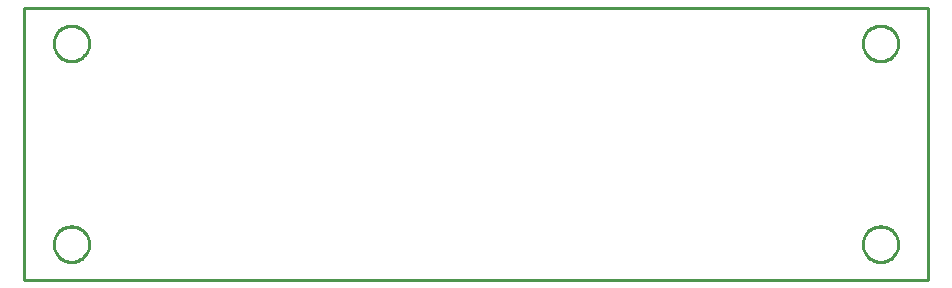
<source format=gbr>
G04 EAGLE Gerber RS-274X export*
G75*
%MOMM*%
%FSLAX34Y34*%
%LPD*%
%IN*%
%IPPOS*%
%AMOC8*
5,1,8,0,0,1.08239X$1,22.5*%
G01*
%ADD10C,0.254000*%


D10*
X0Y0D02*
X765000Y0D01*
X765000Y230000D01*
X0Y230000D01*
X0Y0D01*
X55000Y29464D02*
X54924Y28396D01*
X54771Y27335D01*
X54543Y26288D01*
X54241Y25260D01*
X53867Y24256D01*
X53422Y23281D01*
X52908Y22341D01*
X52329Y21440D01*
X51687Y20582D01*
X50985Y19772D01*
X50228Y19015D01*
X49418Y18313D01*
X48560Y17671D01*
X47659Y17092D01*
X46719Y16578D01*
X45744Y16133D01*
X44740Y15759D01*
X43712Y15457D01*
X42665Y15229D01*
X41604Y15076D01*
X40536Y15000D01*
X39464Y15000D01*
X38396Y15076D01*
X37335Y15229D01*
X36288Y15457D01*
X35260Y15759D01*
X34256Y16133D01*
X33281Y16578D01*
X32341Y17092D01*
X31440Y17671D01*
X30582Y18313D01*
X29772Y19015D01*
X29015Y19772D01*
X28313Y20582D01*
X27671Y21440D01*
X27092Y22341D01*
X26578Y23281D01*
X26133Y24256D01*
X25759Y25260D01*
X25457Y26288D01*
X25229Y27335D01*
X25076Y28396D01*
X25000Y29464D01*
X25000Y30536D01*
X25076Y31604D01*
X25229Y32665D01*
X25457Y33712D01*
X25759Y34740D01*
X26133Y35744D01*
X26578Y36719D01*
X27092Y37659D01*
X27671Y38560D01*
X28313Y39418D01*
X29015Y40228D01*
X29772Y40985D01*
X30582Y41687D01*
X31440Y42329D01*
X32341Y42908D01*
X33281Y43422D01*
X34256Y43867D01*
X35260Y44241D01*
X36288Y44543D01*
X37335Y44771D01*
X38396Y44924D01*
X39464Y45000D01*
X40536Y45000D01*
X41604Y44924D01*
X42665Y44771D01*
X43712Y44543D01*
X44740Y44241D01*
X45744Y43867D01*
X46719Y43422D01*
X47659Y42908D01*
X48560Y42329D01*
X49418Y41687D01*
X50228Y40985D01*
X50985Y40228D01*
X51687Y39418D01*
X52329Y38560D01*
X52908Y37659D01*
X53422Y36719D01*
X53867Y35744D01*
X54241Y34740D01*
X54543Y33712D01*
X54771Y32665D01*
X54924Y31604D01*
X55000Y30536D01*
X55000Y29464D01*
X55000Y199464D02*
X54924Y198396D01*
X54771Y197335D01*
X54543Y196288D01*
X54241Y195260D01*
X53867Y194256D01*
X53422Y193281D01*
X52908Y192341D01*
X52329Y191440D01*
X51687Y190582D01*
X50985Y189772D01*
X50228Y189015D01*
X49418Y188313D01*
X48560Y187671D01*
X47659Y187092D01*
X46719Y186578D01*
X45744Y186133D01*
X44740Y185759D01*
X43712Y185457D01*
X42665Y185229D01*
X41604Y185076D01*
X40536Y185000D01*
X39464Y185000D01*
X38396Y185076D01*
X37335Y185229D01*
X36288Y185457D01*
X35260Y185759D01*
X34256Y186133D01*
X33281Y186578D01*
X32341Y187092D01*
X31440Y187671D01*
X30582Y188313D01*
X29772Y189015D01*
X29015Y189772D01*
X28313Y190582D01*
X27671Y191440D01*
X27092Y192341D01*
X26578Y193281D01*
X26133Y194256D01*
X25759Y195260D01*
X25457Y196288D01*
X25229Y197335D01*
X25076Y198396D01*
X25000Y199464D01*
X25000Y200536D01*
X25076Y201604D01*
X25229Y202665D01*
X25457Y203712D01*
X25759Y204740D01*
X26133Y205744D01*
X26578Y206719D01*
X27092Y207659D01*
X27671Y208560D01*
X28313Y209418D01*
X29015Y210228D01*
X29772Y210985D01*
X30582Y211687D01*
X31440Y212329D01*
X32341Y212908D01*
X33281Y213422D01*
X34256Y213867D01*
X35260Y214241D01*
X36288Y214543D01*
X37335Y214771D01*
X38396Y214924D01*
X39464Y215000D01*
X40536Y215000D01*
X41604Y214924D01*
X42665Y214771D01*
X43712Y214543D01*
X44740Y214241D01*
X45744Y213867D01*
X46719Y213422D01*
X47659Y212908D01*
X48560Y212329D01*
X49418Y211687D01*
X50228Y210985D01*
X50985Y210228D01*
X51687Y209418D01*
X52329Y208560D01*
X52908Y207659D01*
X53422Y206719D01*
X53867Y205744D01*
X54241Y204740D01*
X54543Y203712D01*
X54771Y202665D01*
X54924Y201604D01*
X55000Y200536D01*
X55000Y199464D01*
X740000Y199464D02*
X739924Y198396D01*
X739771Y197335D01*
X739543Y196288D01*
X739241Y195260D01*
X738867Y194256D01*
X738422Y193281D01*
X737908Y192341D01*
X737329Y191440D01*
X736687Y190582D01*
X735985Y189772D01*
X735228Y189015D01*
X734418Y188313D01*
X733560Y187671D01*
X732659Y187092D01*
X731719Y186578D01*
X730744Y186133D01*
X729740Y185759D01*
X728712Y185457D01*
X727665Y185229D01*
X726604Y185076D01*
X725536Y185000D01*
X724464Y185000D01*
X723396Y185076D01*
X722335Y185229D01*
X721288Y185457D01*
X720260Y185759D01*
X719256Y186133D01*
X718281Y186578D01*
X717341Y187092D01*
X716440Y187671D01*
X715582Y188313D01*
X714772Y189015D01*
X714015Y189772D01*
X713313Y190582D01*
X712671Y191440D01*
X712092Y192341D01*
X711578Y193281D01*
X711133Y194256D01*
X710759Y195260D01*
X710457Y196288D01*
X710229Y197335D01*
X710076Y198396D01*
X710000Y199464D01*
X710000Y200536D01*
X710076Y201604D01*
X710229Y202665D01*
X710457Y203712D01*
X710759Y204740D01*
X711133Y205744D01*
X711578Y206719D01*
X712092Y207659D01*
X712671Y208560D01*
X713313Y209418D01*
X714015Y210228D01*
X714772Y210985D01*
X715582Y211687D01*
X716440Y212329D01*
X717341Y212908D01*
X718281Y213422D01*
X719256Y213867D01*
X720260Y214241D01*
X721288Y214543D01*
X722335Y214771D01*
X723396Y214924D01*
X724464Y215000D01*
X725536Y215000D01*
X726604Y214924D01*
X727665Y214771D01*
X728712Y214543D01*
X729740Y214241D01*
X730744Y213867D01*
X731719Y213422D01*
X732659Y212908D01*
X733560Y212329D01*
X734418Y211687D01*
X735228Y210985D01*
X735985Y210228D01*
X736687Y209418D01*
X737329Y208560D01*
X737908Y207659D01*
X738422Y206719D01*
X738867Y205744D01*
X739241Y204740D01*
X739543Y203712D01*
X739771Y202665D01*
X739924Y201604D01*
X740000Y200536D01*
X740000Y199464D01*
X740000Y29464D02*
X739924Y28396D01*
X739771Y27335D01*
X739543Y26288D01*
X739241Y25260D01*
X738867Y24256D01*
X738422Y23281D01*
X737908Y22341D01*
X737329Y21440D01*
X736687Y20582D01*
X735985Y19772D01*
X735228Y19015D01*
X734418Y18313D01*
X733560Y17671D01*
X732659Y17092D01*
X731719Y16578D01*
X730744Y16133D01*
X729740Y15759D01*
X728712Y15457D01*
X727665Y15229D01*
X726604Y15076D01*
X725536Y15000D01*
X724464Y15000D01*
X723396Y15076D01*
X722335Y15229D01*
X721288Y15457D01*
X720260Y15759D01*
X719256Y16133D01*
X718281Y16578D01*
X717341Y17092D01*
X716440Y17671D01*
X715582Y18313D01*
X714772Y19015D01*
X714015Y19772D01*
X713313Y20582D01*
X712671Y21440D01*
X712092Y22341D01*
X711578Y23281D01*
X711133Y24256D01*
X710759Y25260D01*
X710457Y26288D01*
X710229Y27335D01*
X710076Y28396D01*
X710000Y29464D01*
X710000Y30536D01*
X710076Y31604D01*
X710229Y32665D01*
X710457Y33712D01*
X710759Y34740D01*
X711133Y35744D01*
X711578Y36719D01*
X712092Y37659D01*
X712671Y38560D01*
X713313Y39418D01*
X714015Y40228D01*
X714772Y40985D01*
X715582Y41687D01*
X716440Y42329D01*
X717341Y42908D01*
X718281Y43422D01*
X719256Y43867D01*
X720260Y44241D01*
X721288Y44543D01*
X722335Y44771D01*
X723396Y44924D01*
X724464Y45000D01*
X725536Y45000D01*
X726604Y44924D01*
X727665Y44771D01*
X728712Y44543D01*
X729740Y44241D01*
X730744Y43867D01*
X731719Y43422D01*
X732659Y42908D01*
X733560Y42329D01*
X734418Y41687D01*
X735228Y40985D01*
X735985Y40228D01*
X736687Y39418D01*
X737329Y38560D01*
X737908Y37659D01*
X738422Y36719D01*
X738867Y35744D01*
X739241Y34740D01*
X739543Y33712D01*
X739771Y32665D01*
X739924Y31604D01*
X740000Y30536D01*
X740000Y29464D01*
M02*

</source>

☆ ☆ ☆ ☆

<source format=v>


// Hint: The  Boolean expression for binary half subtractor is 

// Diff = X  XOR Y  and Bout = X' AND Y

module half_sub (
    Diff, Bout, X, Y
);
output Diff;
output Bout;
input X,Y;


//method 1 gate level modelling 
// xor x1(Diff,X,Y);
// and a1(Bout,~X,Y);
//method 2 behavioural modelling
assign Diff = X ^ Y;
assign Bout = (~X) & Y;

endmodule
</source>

☆ ☆ ☆ ☆

Find how many lines of the records hold the string "Bout", then give that number by itself.

RESULT FOR THIS EXERCISE
5